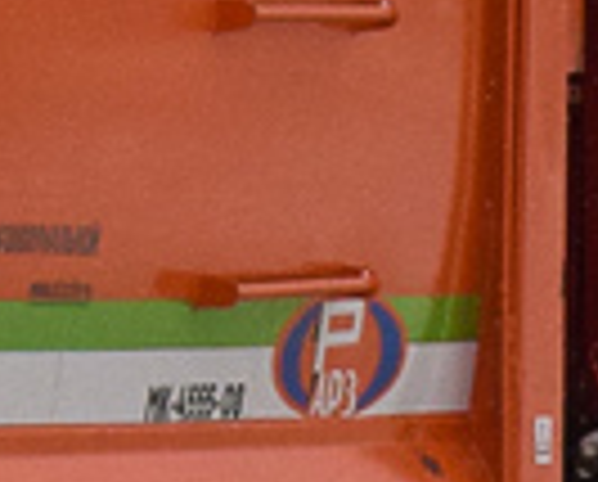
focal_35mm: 697
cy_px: 32
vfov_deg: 2.2
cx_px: -396
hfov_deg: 2.8
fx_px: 12367
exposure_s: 1/1000
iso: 800
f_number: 5.6
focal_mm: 55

* [Your task]
Copy each line of the listing exactly, skipping any picture.

* [Solution to the exercise]
focal_35mm: 697
cy_px: 32
vfov_deg: 2.2
cx_px: -396
hfov_deg: 2.8
fx_px: 12367
exposure_s: 1/1000
iso: 800
f_number: 5.6
focal_mm: 55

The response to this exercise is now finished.